Notice, however, how Jesus’ disciples, along with a number of other people, begin to pray.  Jesus’ followers, according to verse 14, “joined together.”  That means that these followers of Jesus don’t just pray in the same place and at the same time, but also for the same things.

However, Jesus’ followers’ prayers are also persistent.  According to verse 14, they “joined together constantly.”  Jesus’ followers are persistent in their prayers as they wait for the promised gift of the Holy Spirit.

This strongly suggests that those who would stop staring into heaven and start being witnesses always begin, continue and end with prayer.  That those who want to stop standing and start witnessing begin by figuratively getting on our knees in prayer.

Jesus has promised to come back, indeed, somehow in much the same way that he left in the first place.  In the meantime, however, God has given God’s people work to do.  I like the way the biblical scholar John Stott summarizes the angels’ implied message to Jesus’ disciples (and us): “You have seen Jesus go.  You will see him come.  But between that going and coming there must be another.  The Spirit must come, and you must go – into the world for Christ.”

Illustration Idea

In an earlier Sermon Commentary on this passage, my colleague Scott Hoezee tells of putting his German to use by reading an old German fairy tale book a fellow German major at Calvin College had bought at a local garage sale. He notes the original German fairy tales were brutal, unlike their American versions, which seem to have been sanitized and tidied up. Their authors wrote the stories to teach children lessons.  Hoezee says those authors clearly believed that scaring the wits out of kids was the best way to get their point across.

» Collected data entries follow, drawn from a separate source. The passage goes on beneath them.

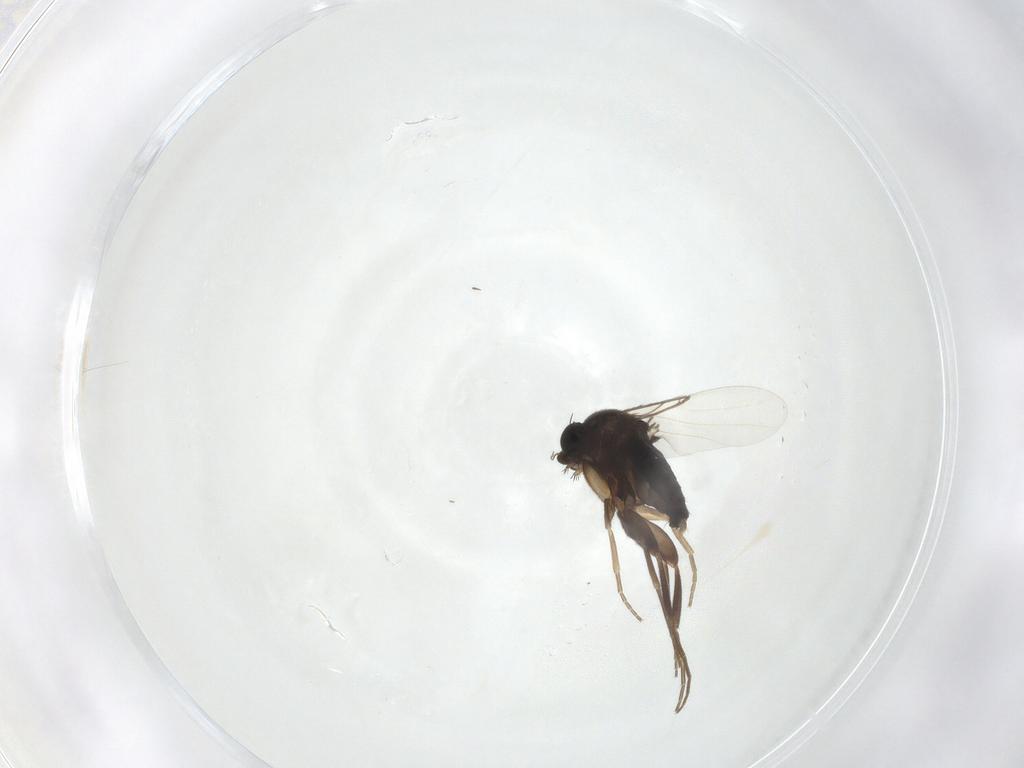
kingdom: Animalia
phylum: Arthropoda
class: Insecta
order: Diptera
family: Phoridae
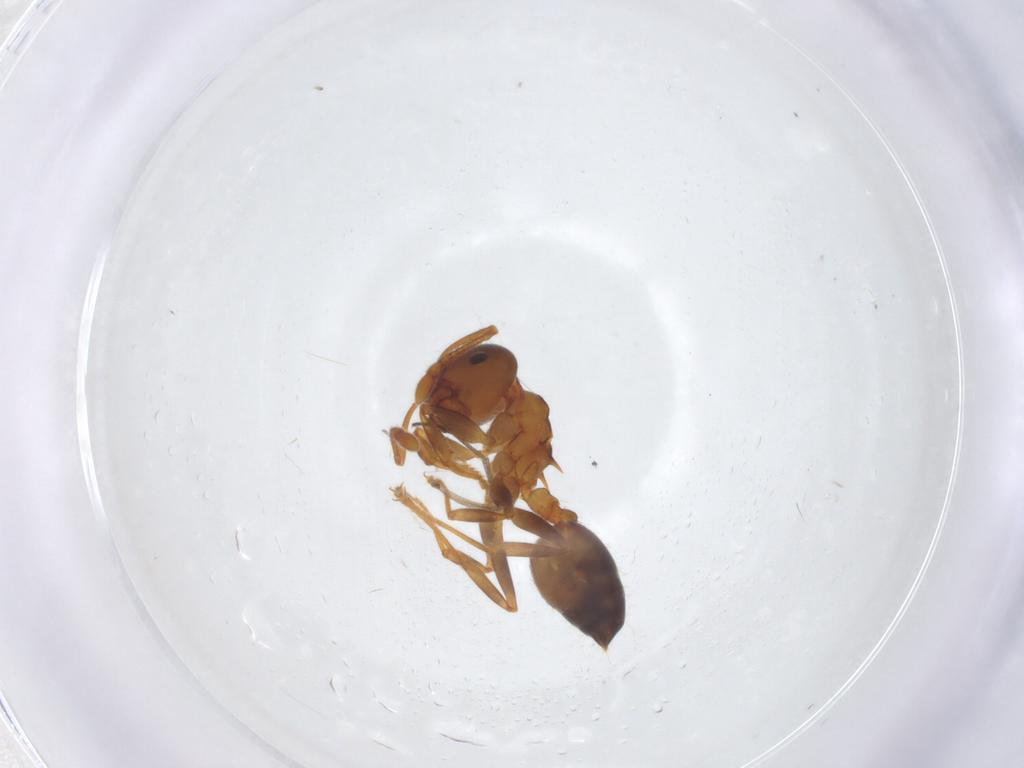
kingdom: Animalia
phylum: Arthropoda
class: Insecta
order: Hymenoptera
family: Formicidae
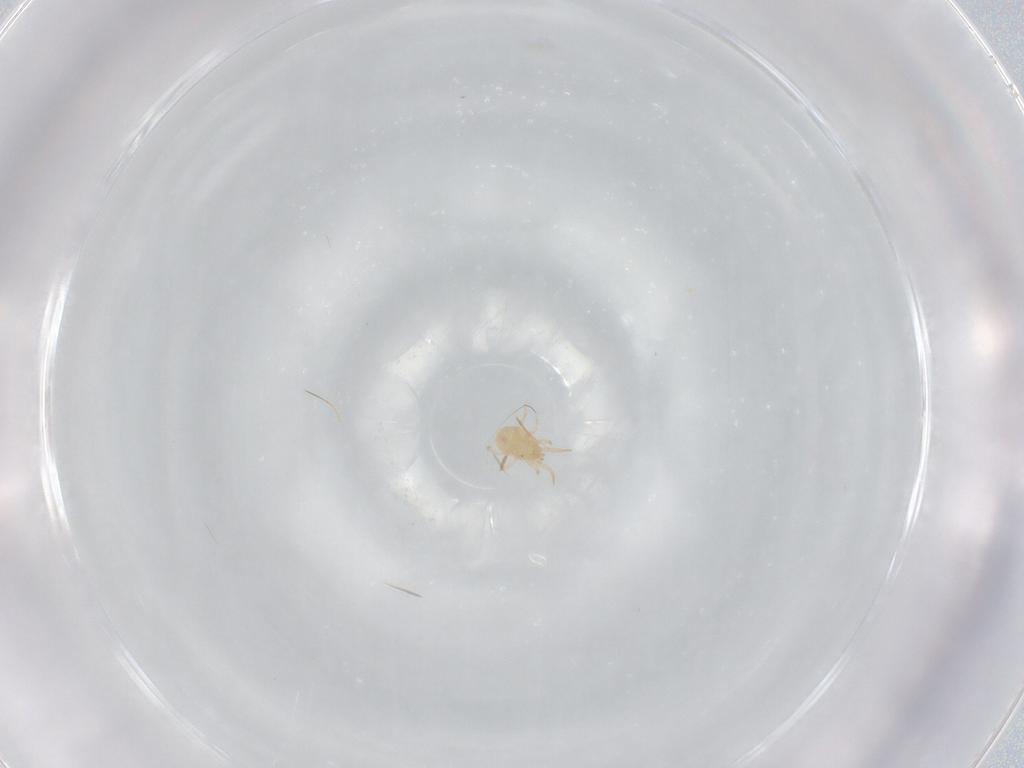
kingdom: Animalia
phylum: Arthropoda
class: Arachnida
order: Mesostigmata
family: Phytoseiidae
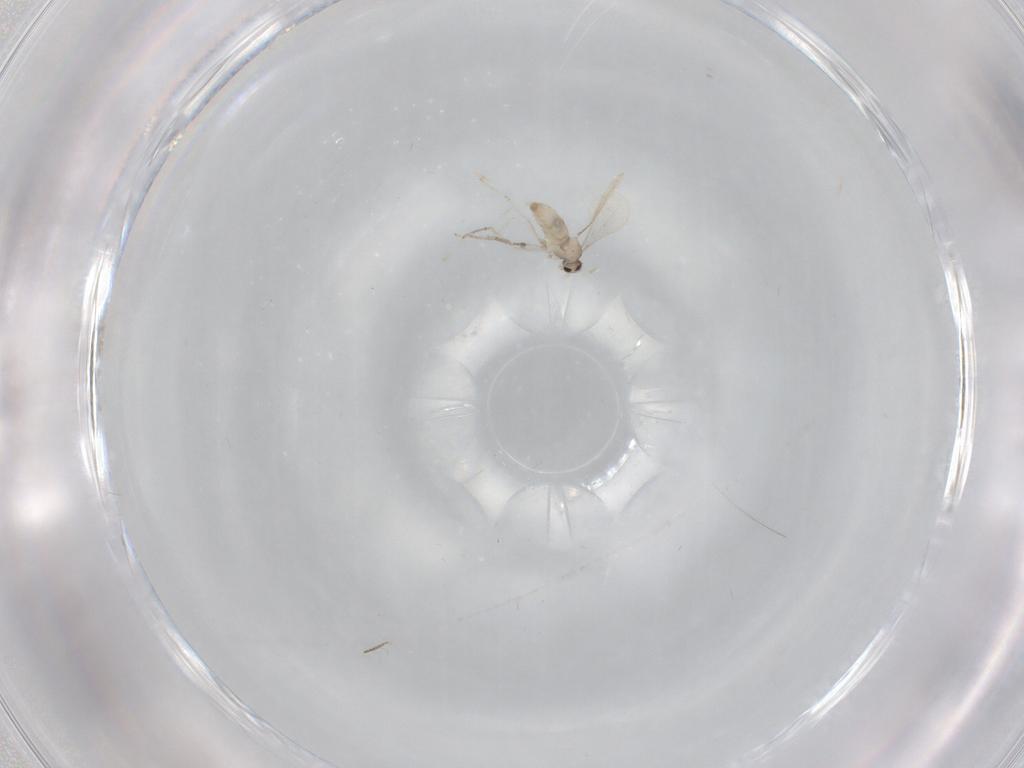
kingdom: Animalia
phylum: Arthropoda
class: Insecta
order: Diptera
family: Cecidomyiidae
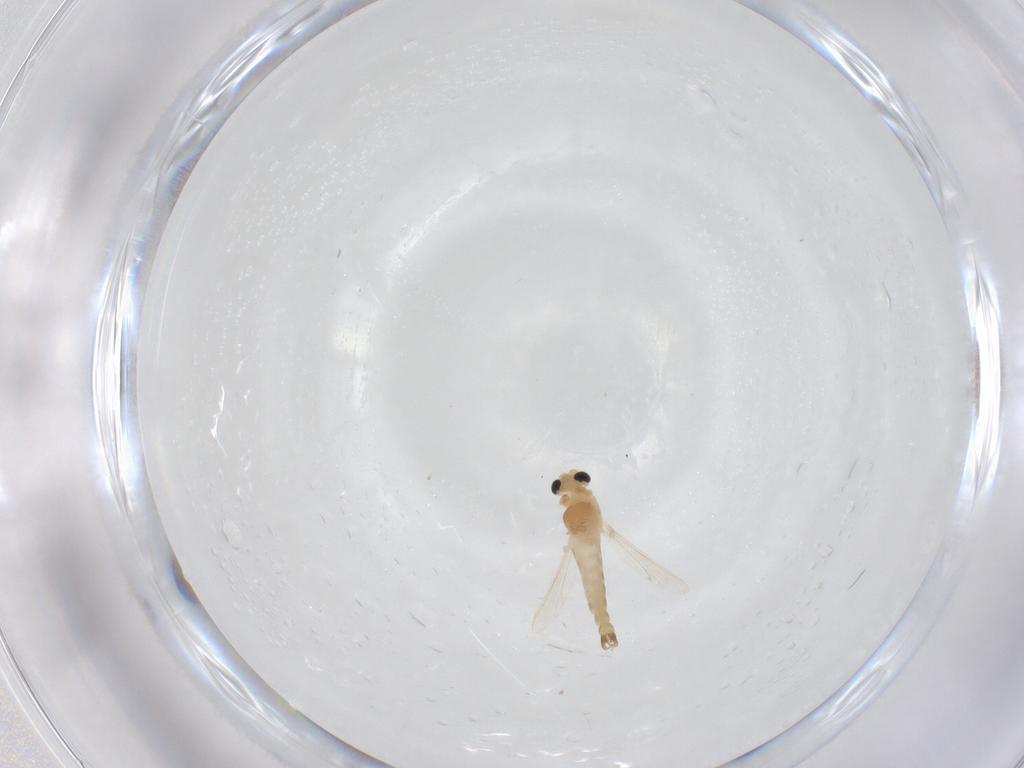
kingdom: Animalia
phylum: Arthropoda
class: Insecta
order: Diptera
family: Chironomidae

One of those stories was entitled “Hans Guck-in-der-Luft,” which Hoezee roughly translates as, “Hans Head in-the-Clouds” (literally: Hans Look-in-the-Air).   Its author meant to teach children to pay attention to what they are doing and where they are going. Hoezee writes, “to make the point the title character of Hans is a little boy who is forever daydreaming, forever walking around with his eyes fixed on birds, butterflies, treetops.

The result is that he keeps bumping into lampposts, tripping over uneven sidewalks, running into old ladies. Throughout the story adults chide Hans for his dreaminess and they warn him to pay attention, to get his head out of the clouds. But Hans does not listen and so at the end of the story he walks straight off a cliff and is smashed to death on the rocks below.”